Hamparan Pohon Dukuh di Pangandaran Ini Konon Ditanam Oleh Seorang Wali
wartapriangan.com, BERITA PANGANDARAN. Hamparan perkebunan tanah adat yang berlokasi di Dusun Rantobatang, Desa Mekarsari, Kecamatan Cimerak, Kabupaten Pangandaran menyimpan sejarah perjalanan seorang wali yang menyebarkan agama Islam.
Camat Kecamatan Cimerak, Kabupaten Pangandaran Agus mengatakan, disejumlah daerah dari mulai Kecamatan Langkaplancar, Kecamatan Cigugur hingga Kecamatan Cimerak terdapat pohon dukuh yang usianya ratusan tahun.
“Rata-rata ukuran lingkaran diameter pohon dukuh 3 meter dengan ketinggian 50 meter,” kata Agus.
Berdasarkan keterangan warga yang disampaikan secara turun temurun, pohon dukuh tersebut ditanam oleh salah satu wali saat menyebarkan agama Islam.
“Berdasarkan sejarah nama wali itu bernama Arya Wangi yang melakukan penyebaran agama Islam pada tahun 1300 Masehi,” tambah Agus.
Agus memaparkan, wali tersebut merupakan salah satu wali yang berasal dari daerah Pamijahan. Penanaman pohon dukuh tersebut dilakukan untuk melindungi alam agar tidak terjadi erosi dan longsor dan sebagai persediaan makanan masyarakat.

◆ **Daftar Baris**:
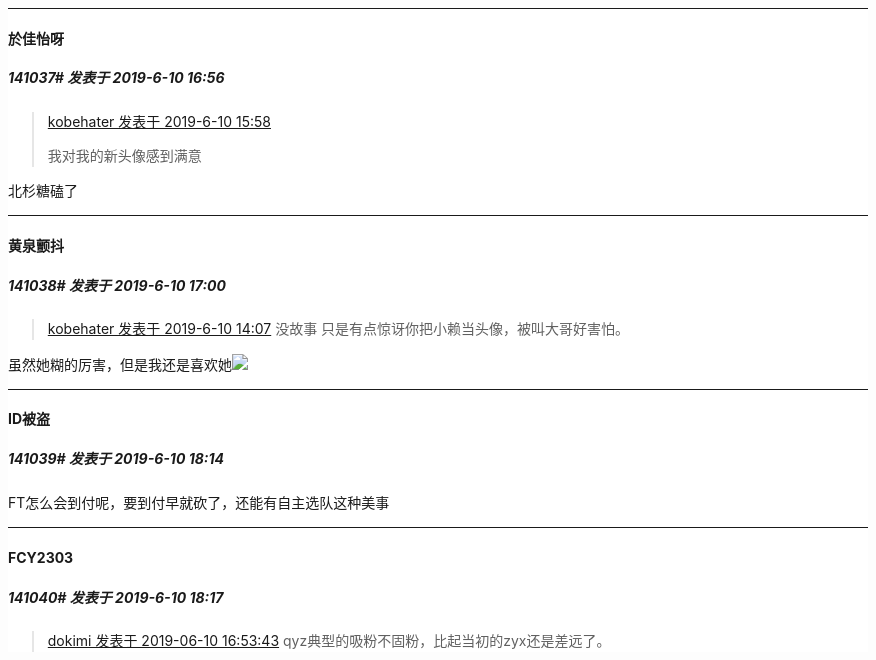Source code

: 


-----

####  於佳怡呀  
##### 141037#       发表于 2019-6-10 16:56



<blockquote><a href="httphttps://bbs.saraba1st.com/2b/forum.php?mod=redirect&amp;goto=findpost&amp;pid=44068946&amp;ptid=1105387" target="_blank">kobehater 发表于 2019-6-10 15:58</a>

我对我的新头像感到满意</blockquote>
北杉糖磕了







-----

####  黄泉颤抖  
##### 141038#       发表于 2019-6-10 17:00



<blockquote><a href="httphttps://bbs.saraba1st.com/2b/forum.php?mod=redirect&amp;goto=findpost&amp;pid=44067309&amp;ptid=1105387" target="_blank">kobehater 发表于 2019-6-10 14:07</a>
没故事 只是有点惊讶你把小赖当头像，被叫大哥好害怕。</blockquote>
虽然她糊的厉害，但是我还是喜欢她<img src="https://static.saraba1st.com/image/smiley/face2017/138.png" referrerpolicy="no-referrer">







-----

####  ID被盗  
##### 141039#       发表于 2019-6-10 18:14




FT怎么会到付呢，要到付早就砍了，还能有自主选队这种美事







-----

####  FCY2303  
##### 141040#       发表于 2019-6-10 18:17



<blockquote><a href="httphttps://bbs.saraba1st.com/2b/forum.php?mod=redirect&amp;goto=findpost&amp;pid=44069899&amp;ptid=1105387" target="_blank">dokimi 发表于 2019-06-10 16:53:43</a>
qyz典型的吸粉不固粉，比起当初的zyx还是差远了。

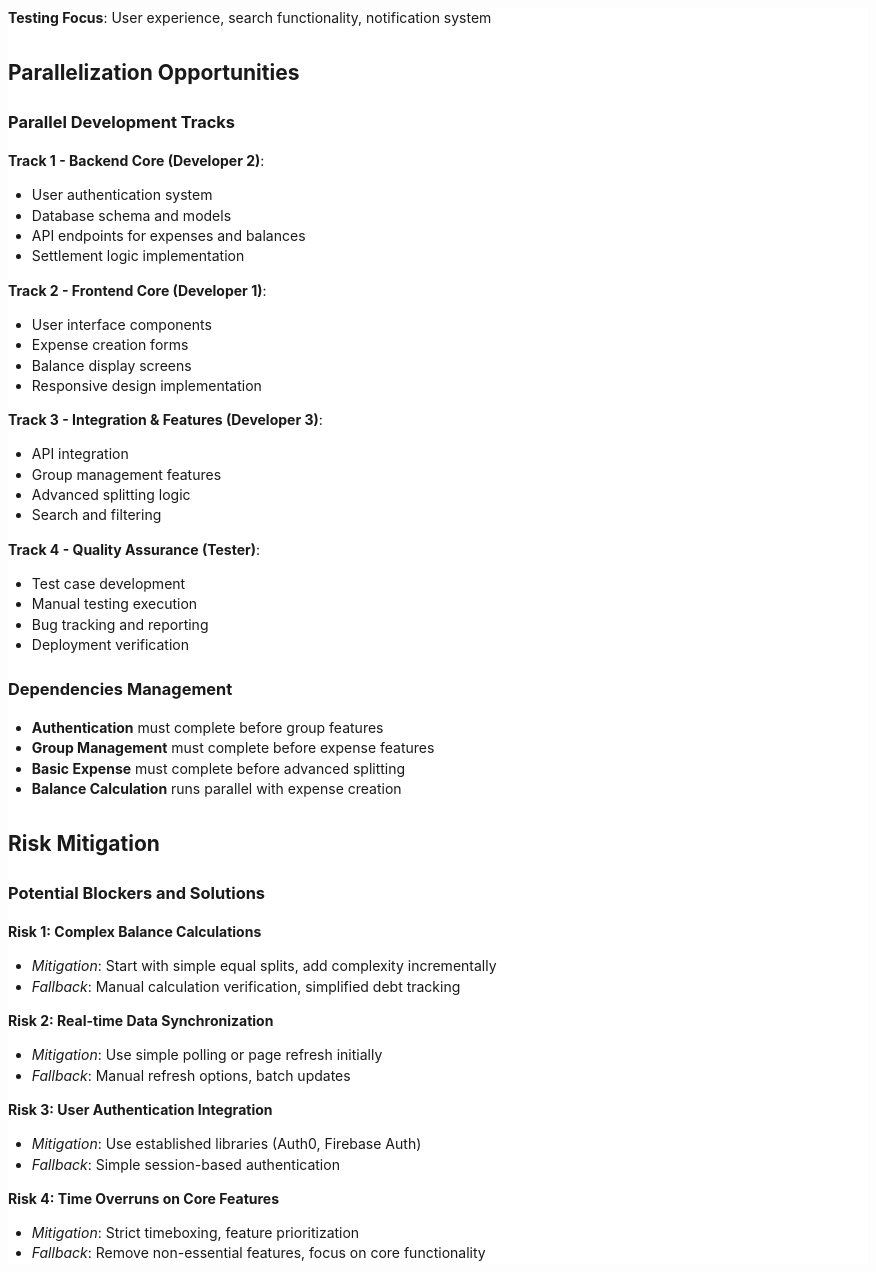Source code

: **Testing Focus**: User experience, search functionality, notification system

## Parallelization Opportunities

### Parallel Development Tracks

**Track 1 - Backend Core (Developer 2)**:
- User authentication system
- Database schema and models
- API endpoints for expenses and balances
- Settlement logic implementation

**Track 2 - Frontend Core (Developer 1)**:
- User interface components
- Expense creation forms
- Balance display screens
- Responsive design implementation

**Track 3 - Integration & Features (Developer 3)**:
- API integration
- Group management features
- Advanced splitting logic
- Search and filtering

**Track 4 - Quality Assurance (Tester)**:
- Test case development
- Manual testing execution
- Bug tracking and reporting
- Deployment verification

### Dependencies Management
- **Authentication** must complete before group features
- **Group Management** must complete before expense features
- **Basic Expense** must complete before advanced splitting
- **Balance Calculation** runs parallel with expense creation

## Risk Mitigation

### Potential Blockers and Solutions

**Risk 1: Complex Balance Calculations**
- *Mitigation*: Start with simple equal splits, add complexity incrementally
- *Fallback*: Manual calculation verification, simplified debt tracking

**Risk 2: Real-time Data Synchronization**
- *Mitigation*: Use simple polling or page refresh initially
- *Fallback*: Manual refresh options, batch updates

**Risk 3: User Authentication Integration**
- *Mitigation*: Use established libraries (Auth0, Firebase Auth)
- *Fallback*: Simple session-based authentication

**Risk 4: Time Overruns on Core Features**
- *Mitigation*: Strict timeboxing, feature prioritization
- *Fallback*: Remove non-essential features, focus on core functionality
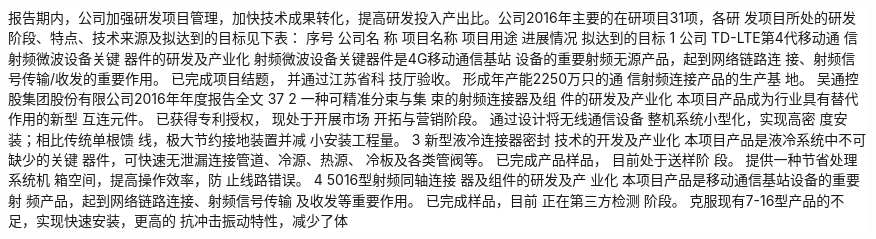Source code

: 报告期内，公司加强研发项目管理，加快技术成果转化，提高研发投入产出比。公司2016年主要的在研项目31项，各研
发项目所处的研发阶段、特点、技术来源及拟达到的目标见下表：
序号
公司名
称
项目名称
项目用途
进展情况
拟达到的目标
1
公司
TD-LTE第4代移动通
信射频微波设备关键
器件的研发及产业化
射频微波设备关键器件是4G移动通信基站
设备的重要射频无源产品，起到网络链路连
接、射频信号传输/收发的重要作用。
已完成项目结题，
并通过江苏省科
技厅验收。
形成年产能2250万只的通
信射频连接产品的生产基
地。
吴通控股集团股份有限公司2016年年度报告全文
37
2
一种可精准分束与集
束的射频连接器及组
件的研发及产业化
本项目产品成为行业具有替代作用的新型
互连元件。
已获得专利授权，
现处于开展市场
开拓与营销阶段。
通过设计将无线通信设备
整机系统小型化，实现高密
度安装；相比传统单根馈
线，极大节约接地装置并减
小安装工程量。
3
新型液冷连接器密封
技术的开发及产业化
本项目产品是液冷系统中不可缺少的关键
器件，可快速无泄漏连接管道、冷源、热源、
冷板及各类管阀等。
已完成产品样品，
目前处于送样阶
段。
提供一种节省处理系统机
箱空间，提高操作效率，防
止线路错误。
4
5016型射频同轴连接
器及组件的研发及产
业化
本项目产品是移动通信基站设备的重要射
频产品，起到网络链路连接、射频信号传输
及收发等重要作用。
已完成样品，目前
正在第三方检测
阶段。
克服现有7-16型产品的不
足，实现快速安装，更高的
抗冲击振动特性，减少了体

◆ **Daftar Kegiatan**:
1) Menurut berita tentang pohon dukuh di Pangandaran, berapa rata-rata tinggi pohon dukuh itu?
2) Tuliskan semua kecamatan yang disebut dalam berita tentang pohon dukuh di Pangandaran.
3) Teruskan berita tentang pohon dukuh di Pangandaran, mulai setelah kalimat terakhirnya.

◆ **Kunci Jawaban**:
1) Rata-rata tingginya 50 meter.

2) Kecamatan Langkaplancar, Kecamatan Cigugur, dan Kecamatan Cimerak.

3)
“Masing-masing pohon dukuh yang berada di areal hamparan tanah adat seeluas kurang lebih 20 hektare itu ada pemiliknya dan kepemilikannya diwariskan secara turun temurun ke anak cucunya,” papar Agus.
Status kepemilikan pun tidak bisa diperjual belikan ke orang lain lantaran jika melanggar ketentuan adat tersebut masyarakat masih meyakini kalimat pamali atau kuwalat.
“Jika saat musim pohon dukuh sedang berbuah masyarakat di Desa tersebut seolah memiliki rezeki yang melimpah lantaran hasil panen pohon dukuh bisa dijual keberbagai daerah,” jelasnya.
Sementara Kepala Bidang Pemberdayaan Lembaga Adat dan Masyarakat Hukum Adat Dinas Sosial Pemberdayaan Masyarakat Desa Erik Krisnayudha mengatakan, tradisi budaya yang dianut oleh penduduk di Dusun Rantobatang, Desa Mekarsari, Kecamatan Cimerak harus dipertahankan.
“Tradisi tersebut termasuk tradisi lama yang hingga saat ini masih tetap bertahan karena selain tidak berani menjual belikan pohon, masyarakat juga tidak berani menebang pohon dukuh secara sembarangan,” kata Erik.
Secara ilmiah tradisi yang dianut masyarakat setempat sebagai salah satu upaya pencegahan erosi dan longsor, selain itu hasil panennya sangat bermanfaat untuk perekonomian masyarakat.
“Musim panen biasanya terjadi pada bulan tertentu sejak bulan Maret, April hingga Mei,” tambah Erik.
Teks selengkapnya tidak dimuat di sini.